[DATA TO PROCESS]
»»

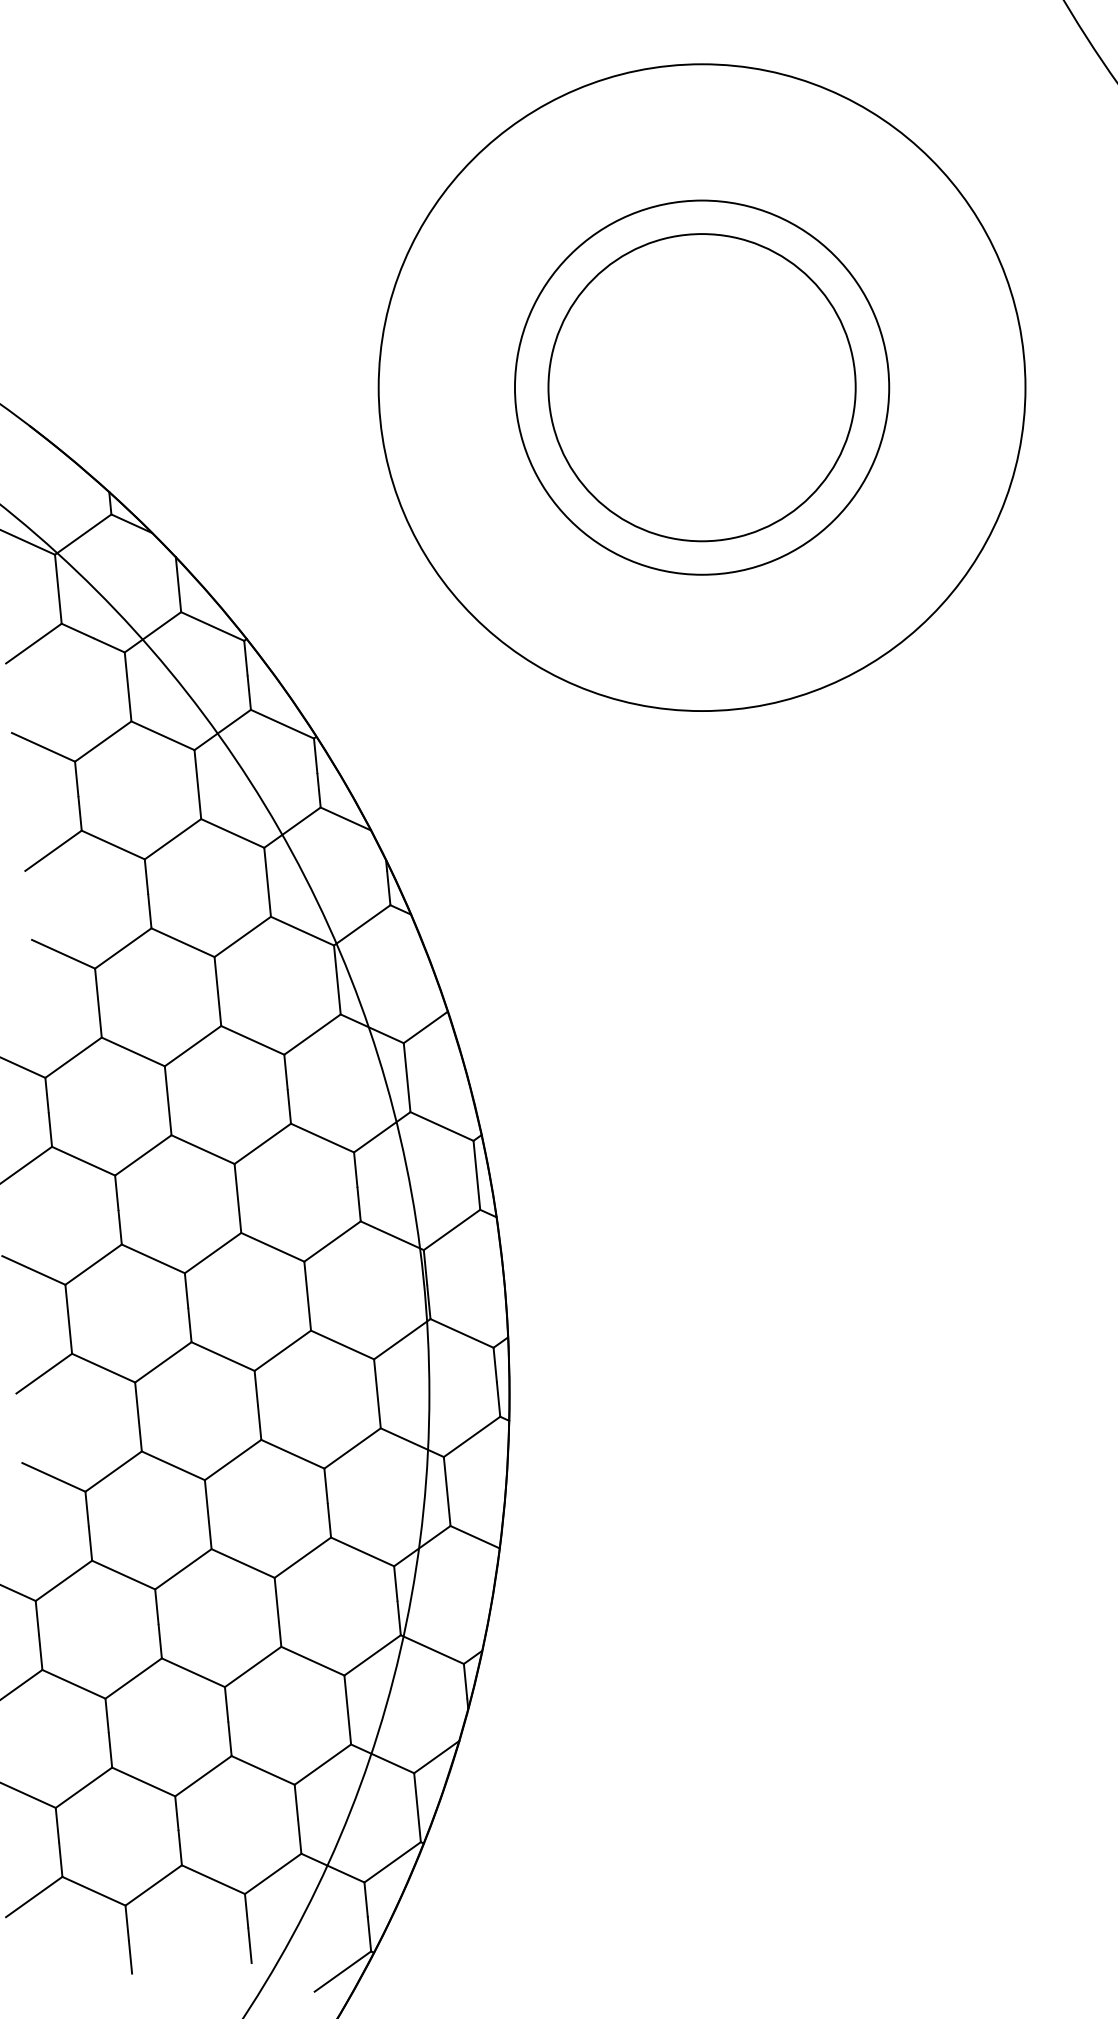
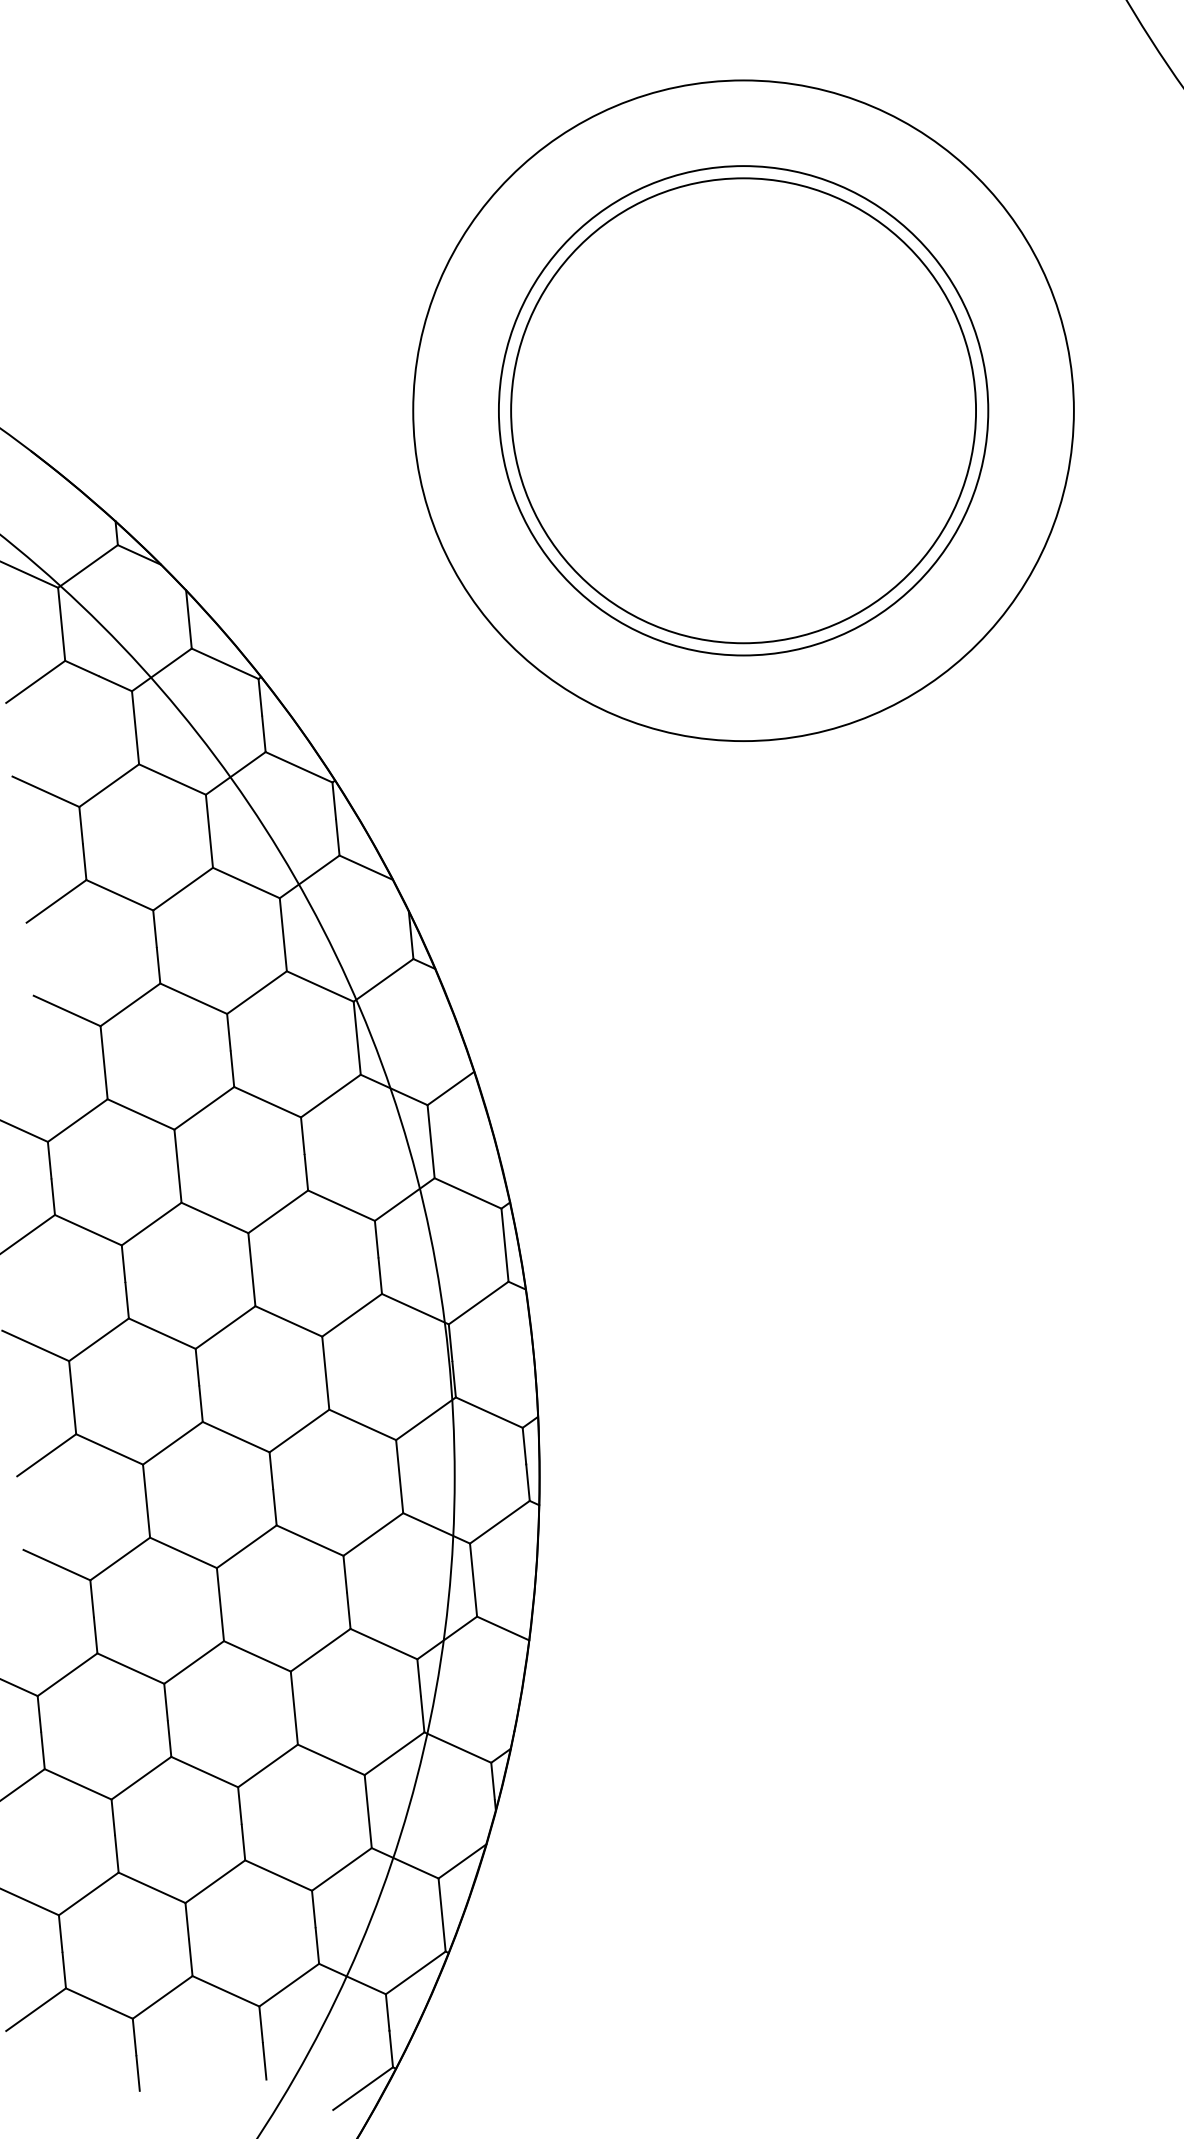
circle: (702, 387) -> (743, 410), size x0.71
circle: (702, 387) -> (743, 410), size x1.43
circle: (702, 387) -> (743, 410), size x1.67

««
»»

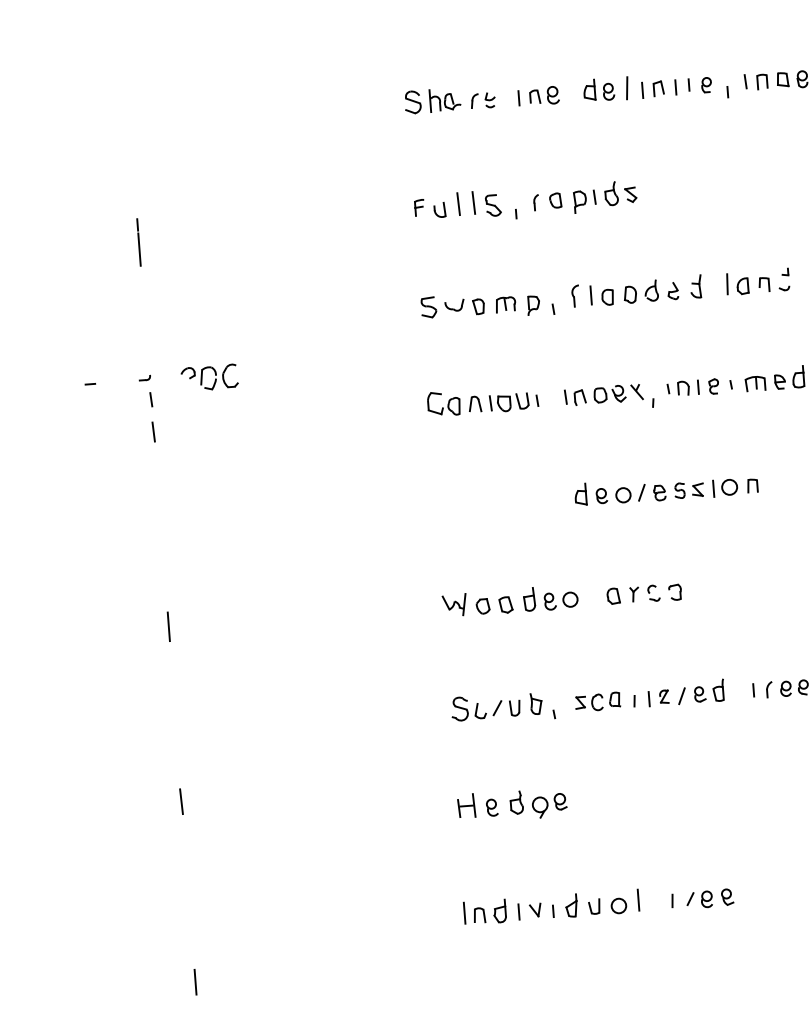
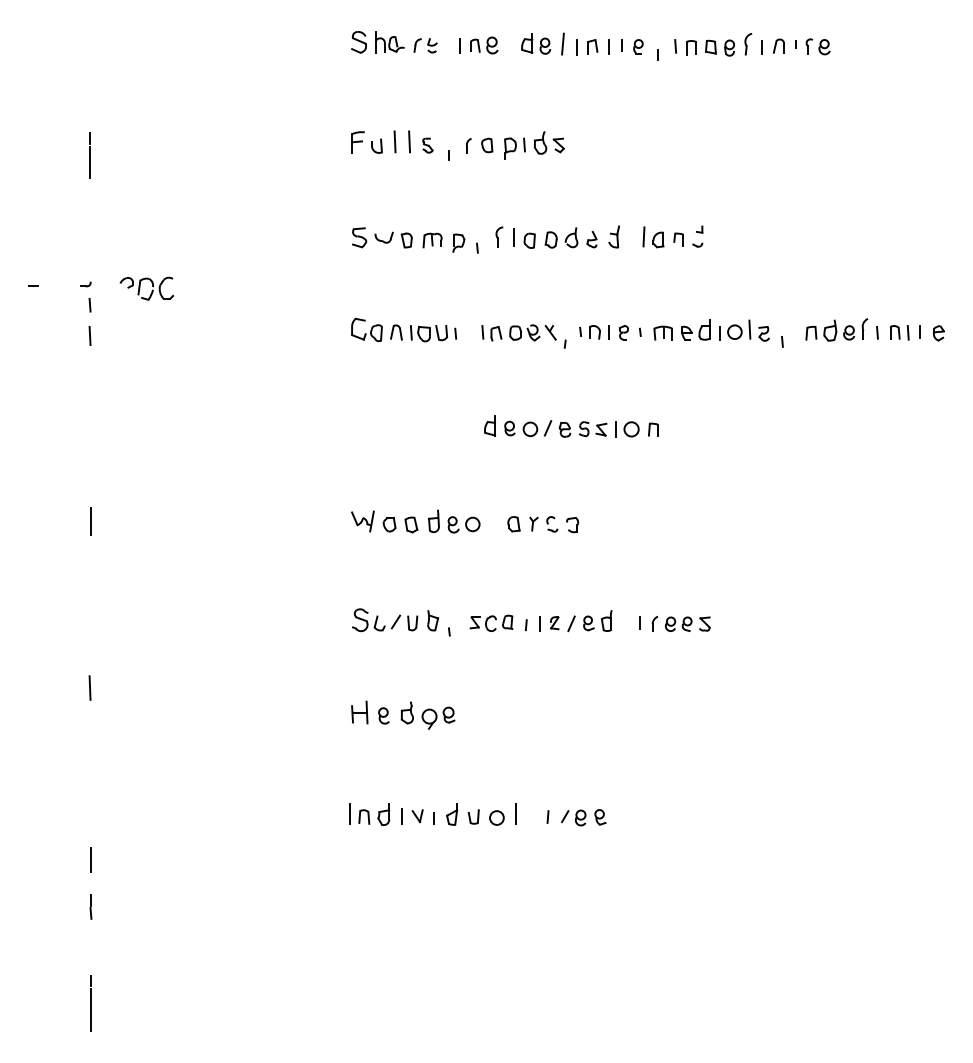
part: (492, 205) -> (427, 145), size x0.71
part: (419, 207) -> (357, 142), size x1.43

««

[INSTRUCTION]
Provide every line from the material that contains the word "part".

[ANSWER FOR THE TASK]
part: (492, 205) -> (427, 145), size x0.71
part: (419, 207) -> (357, 142), size x1.43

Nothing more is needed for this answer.